> How to complete this task
Please retype the records below exactly as they appear, but leave out the pictures.
Exercise material Block Start
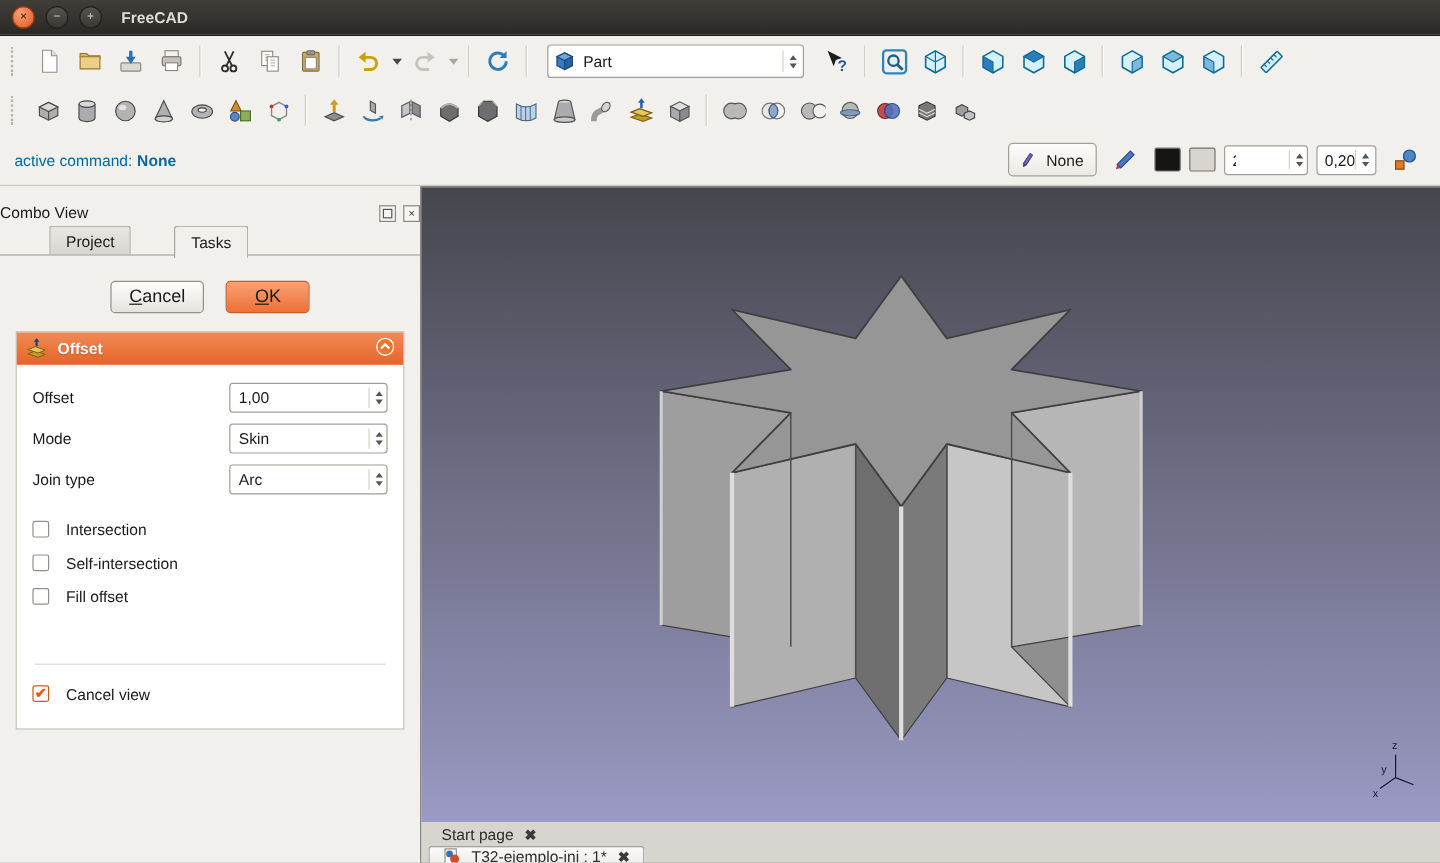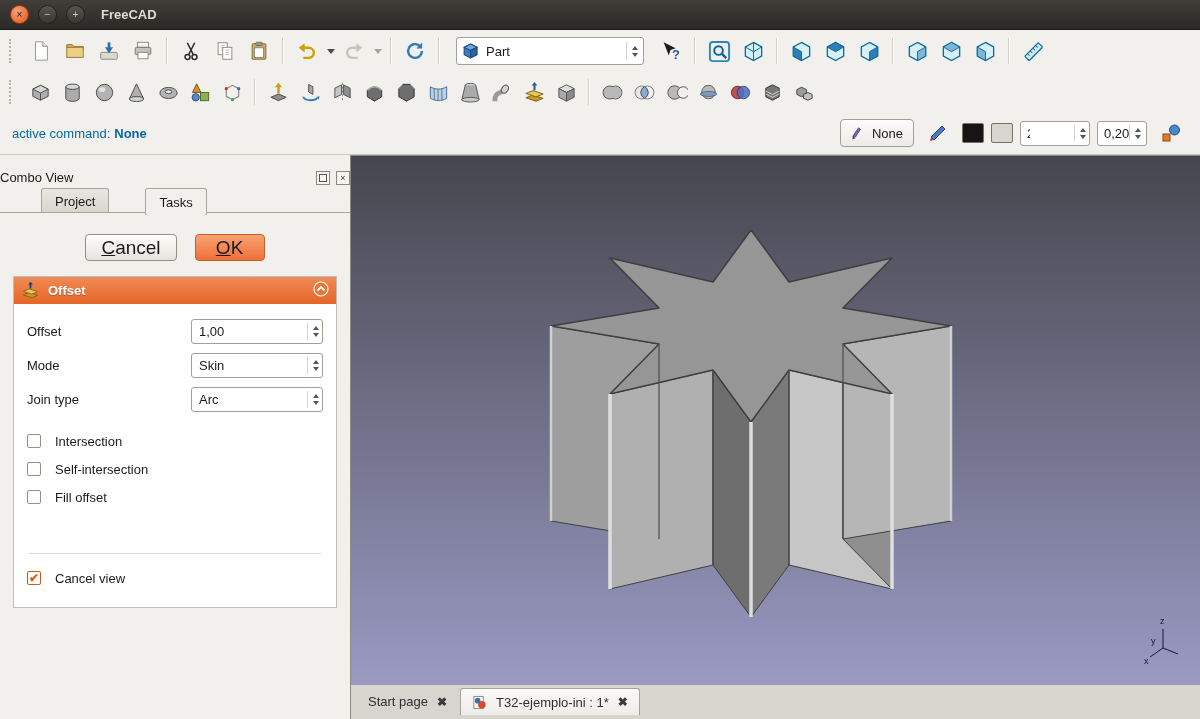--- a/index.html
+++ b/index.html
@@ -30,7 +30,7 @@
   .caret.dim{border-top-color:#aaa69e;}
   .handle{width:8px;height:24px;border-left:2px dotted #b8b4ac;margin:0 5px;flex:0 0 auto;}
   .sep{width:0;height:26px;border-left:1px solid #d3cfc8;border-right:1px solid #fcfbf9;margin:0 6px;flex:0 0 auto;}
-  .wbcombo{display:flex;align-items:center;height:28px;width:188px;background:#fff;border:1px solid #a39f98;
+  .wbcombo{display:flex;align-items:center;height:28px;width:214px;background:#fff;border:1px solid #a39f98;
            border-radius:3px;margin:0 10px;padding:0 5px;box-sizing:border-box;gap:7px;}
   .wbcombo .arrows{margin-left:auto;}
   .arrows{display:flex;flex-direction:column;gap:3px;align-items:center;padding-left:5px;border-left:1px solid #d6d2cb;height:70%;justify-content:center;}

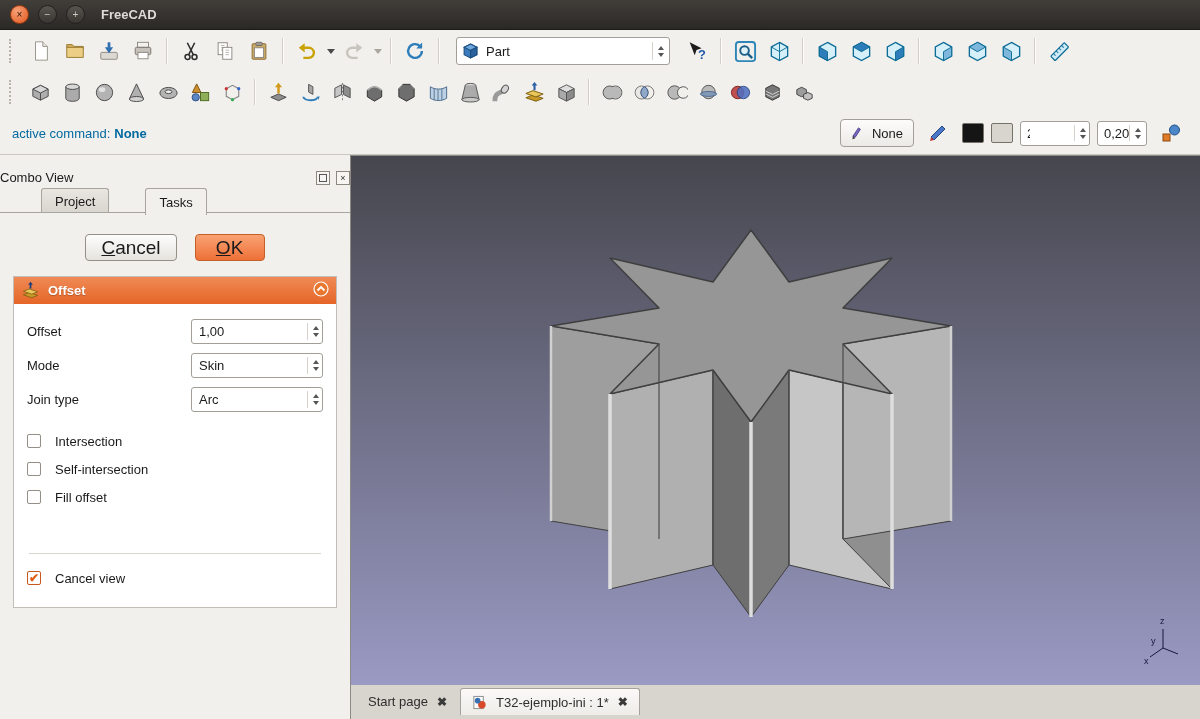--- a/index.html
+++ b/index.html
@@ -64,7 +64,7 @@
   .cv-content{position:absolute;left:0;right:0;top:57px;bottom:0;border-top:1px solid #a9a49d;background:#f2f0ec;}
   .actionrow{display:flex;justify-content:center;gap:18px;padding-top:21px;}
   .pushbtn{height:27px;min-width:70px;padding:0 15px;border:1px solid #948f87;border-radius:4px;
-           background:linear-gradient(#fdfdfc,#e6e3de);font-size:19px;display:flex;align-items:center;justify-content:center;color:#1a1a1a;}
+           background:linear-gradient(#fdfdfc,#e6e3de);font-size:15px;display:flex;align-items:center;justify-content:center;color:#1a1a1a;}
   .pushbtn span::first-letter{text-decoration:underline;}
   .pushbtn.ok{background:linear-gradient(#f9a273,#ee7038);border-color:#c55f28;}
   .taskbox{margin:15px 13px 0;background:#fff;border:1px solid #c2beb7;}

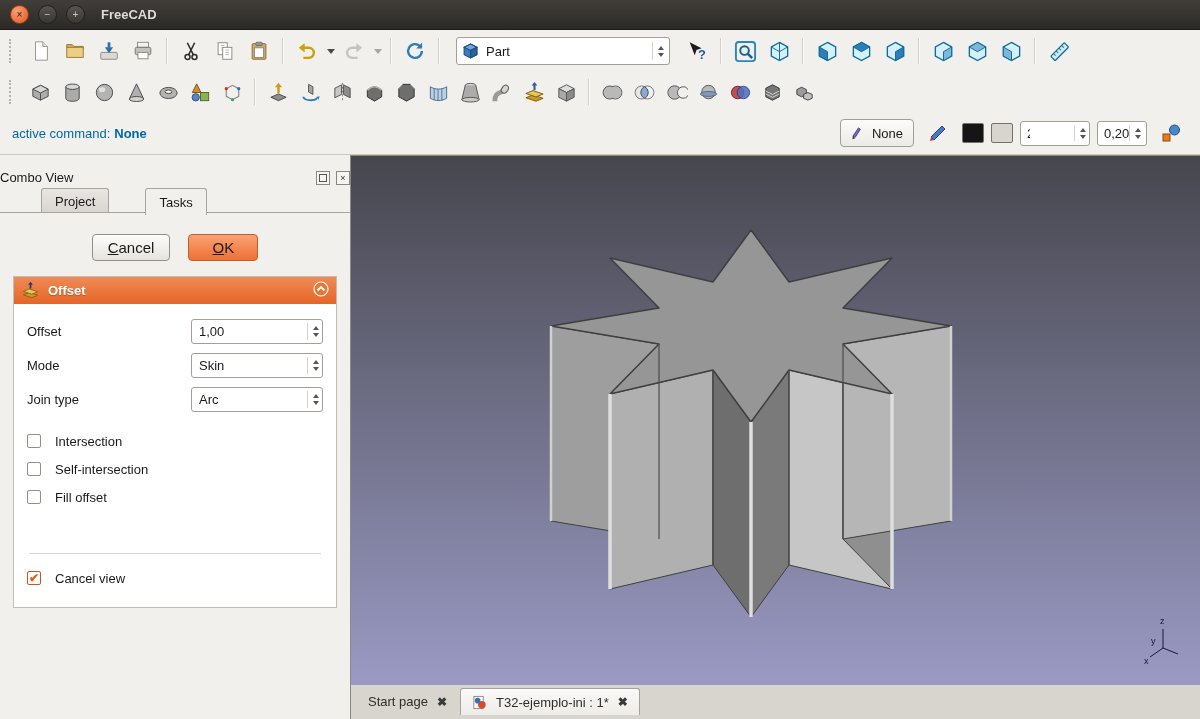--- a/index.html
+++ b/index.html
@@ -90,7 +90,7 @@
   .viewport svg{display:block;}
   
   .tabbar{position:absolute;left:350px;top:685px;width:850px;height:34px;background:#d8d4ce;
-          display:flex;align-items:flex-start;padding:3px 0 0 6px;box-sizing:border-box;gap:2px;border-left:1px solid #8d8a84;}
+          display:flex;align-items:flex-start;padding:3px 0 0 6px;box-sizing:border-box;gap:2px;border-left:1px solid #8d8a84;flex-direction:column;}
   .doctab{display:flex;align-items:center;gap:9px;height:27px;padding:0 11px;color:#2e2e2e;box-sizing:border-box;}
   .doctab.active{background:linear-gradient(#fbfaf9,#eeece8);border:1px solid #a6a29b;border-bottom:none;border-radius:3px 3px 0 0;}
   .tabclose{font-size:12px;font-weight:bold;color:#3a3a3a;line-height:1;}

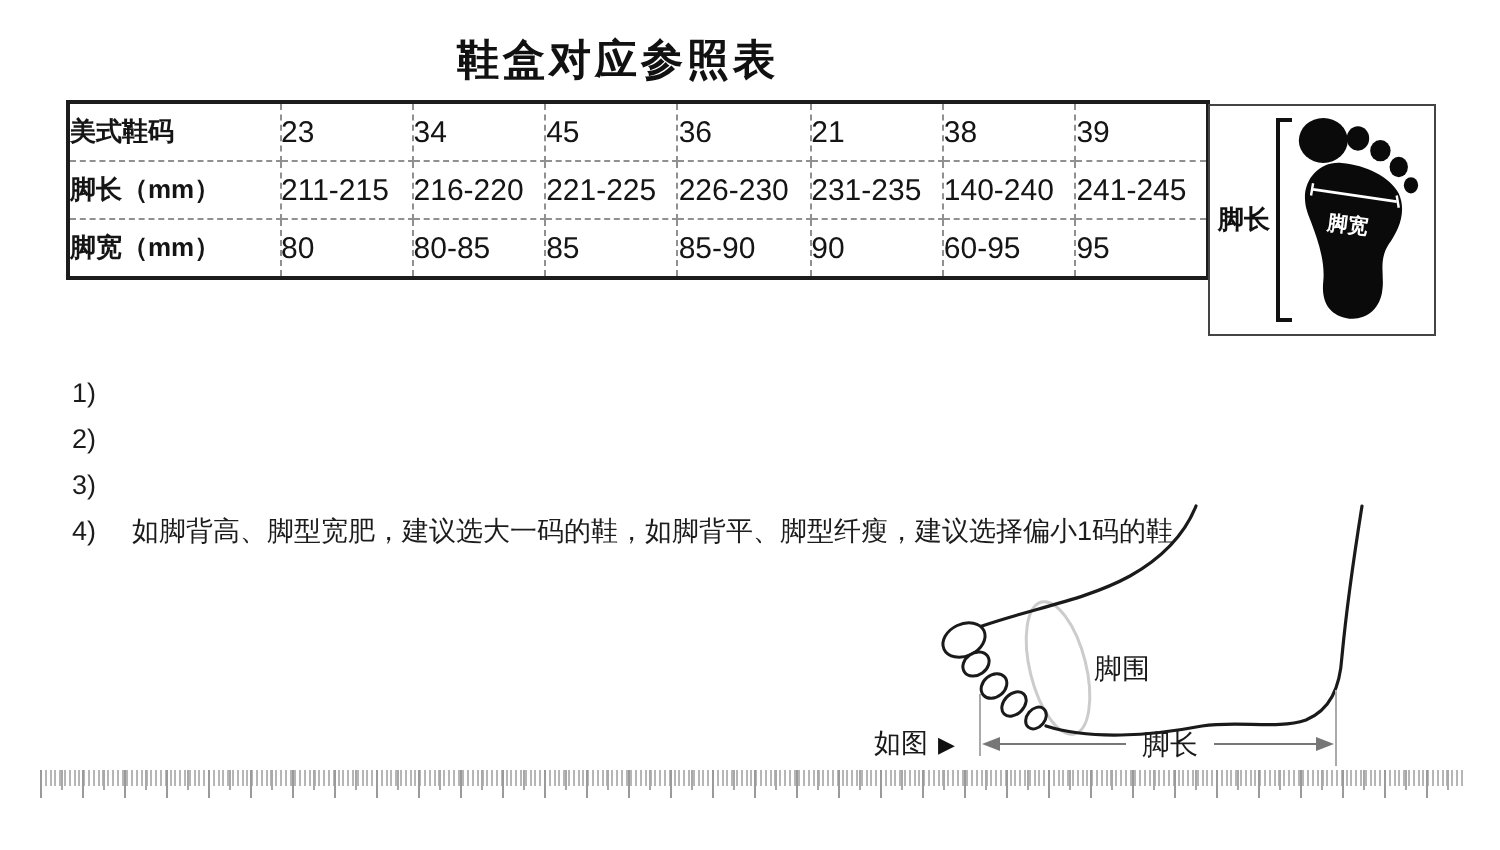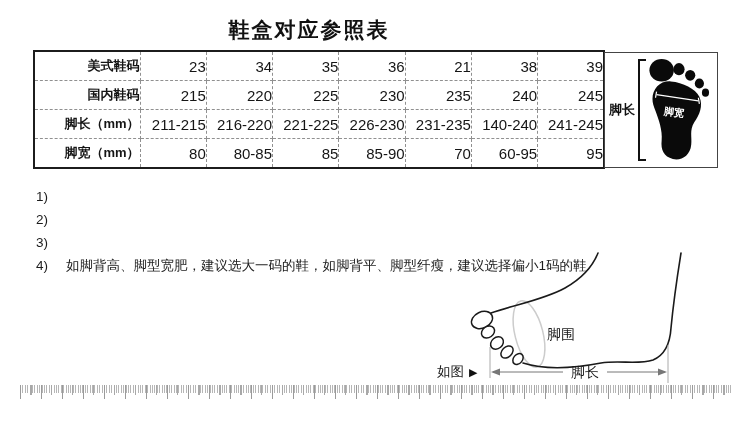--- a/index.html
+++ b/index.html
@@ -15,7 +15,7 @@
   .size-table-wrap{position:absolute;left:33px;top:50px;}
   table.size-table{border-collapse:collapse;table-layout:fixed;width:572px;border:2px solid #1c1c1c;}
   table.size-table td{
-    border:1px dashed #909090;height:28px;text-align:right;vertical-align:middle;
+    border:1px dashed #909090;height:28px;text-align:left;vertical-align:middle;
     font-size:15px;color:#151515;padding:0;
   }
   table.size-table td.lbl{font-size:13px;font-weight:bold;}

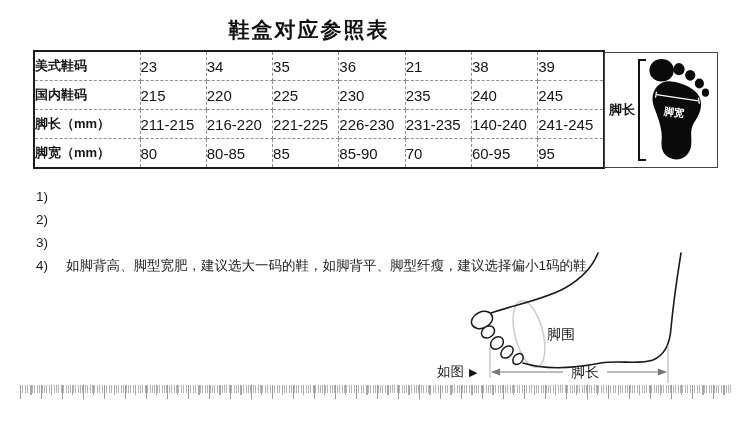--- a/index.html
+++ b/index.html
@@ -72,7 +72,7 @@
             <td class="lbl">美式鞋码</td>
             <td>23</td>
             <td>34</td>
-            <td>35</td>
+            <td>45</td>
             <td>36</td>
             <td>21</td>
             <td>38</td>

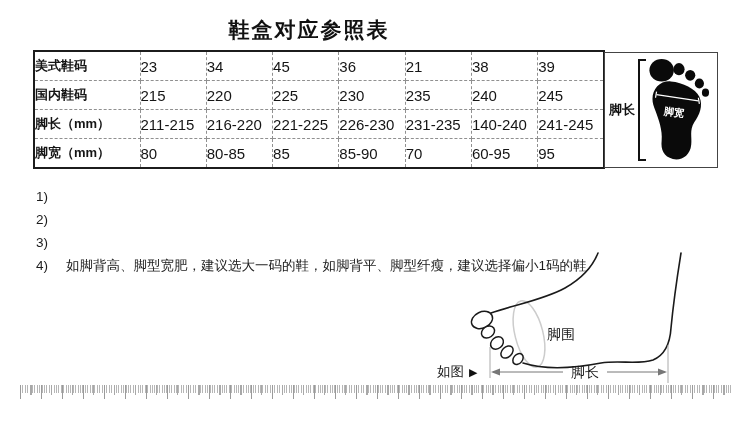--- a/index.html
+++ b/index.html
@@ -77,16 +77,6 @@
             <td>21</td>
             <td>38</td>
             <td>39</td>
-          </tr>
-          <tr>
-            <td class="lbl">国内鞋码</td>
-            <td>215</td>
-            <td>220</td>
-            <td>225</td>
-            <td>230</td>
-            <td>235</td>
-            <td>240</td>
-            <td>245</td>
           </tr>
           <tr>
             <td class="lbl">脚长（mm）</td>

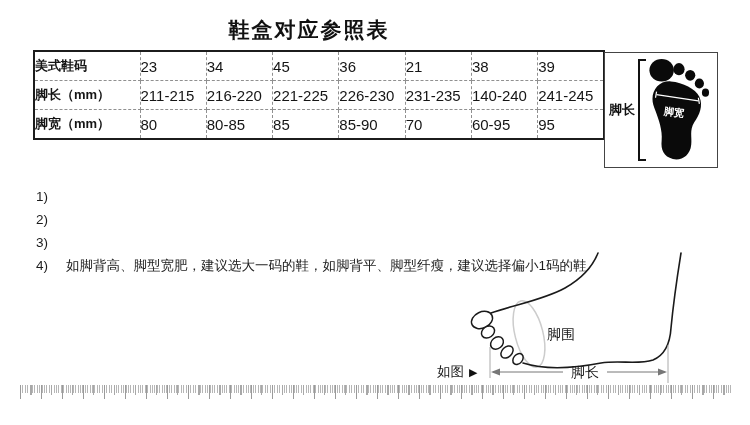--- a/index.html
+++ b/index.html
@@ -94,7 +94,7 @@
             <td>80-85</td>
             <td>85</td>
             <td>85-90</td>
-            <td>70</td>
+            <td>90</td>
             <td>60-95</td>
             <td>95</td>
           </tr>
Exercise material Block End
> Response to the exercise
--- a/index.html
+++ b/index.html
@@ -30,7 +30,7 @@
   .caret.dim{border-top-color:#aaa69e;}
   .handle{width:8px;height:24px;border-left:2px dotted #b8b4ac;margin:0 5px;flex:0 0 auto;}
   .sep{width:0;height:26px;border-left:1px solid #d3cfc8;border-right:1px solid #fcfbf9;margin:0 6px;flex:0 0 auto;}
-  .wbcombo{display:flex;align-items:center;height:28px;width:188px;background:#fff;border:1px solid #a39f98;
+  .wbcombo{display:flex;align-items:center;height:28px;width:214px;background:#fff;border:1px solid #a39f98;
            border-radius:3px;margin:0 10px;padding:0 5px;box-sizing:border-box;gap:7px;}
   .wbcombo .arrows{margin-left:auto;}
   .arrows{display:flex;flex-direction:column;gap:3px;align-items:center;padding-left:5px;border-left:1px solid #d6d2cb;height:70%;justify-content:center;}

--- a/index.html
+++ b/index.html
@@ -64,7 +64,7 @@
   .cv-content{position:absolute;left:0;right:0;top:57px;bottom:0;border-top:1px solid #a9a49d;background:#f2f0ec;}
   .actionrow{display:flex;justify-content:center;gap:18px;padding-top:21px;}
   .pushbtn{height:27px;min-width:70px;padding:0 15px;border:1px solid #948f87;border-radius:4px;
-           background:linear-gradient(#fdfdfc,#e6e3de);font-size:19px;display:flex;align-items:center;justify-content:center;color:#1a1a1a;}
+           background:linear-gradient(#fdfdfc,#e6e3de);font-size:15px;display:flex;align-items:center;justify-content:center;color:#1a1a1a;}
   .pushbtn span::first-letter{text-decoration:underline;}
   .pushbtn.ok{background:linear-gradient(#f9a273,#ee7038);border-color:#c55f28;}
   .taskbox{margin:15px 13px 0;background:#fff;border:1px solid #c2beb7;}

--- a/index.html
+++ b/index.html
@@ -90,7 +90,7 @@
   .viewport svg{display:block;}
   
   .tabbar{position:absolute;left:350px;top:685px;width:850px;height:34px;background:#d8d4ce;
-          display:flex;align-items:flex-start;padding:3px 0 0 6px;box-sizing:border-box;gap:2px;border-left:1px solid #8d8a84;}
+          display:flex;align-items:flex-start;padding:3px 0 0 6px;box-sizing:border-box;gap:2px;border-left:1px solid #8d8a84;flex-direction:column;}
   .doctab{display:flex;align-items:center;gap:9px;height:27px;padding:0 11px;color:#2e2e2e;box-sizing:border-box;}
   .doctab.active{background:linear-gradient(#fbfaf9,#eeece8);border:1px solid #a6a29b;border-bottom:none;border-radius:3px 3px 0 0;}
   .tabclose{font-size:12px;font-weight:bold;color:#3a3a3a;line-height:1;}

--- a/index.html
+++ b/index.html
@@ -15,7 +15,7 @@
   .size-table-wrap{position:absolute;left:33px;top:50px;}
   table.size-table{border-collapse:collapse;table-layout:fixed;width:572px;border:2px solid #1c1c1c;}
   table.size-table td{
-    border:1px dashed #909090;height:28px;text-align:right;vertical-align:middle;
+    border:1px dashed #909090;height:28px;text-align:left;vertical-align:middle;
     font-size:15px;color:#151515;padding:0;
   }
   table.size-table td.lbl{font-size:13px;font-weight:bold;}

--- a/index.html
+++ b/index.html
@@ -72,7 +72,7 @@
             <td class="lbl">美式鞋码</td>
             <td>23</td>
             <td>34</td>
-            <td>35</td>
+            <td>45</td>
             <td>36</td>
             <td>21</td>
             <td>38</td>

--- a/index.html
+++ b/index.html
@@ -77,16 +77,6 @@
             <td>21</td>
             <td>38</td>
             <td>39</td>
-          </tr>
-          <tr>
-            <td class="lbl">国内鞋码</td>
-            <td>215</td>
-            <td>220</td>
-            <td>225</td>
-            <td>230</td>
-            <td>235</td>
-            <td>240</td>
-            <td>245</td>
           </tr>
           <tr>
             <td class="lbl">脚长（mm）</td>

--- a/index.html
+++ b/index.html
@@ -94,7 +94,7 @@
             <td>80-85</td>
             <td>85</td>
             <td>85-90</td>
-            <td>70</td>
+            <td>90</td>
             <td>60-95</td>
             <td>95</td>
           </tr>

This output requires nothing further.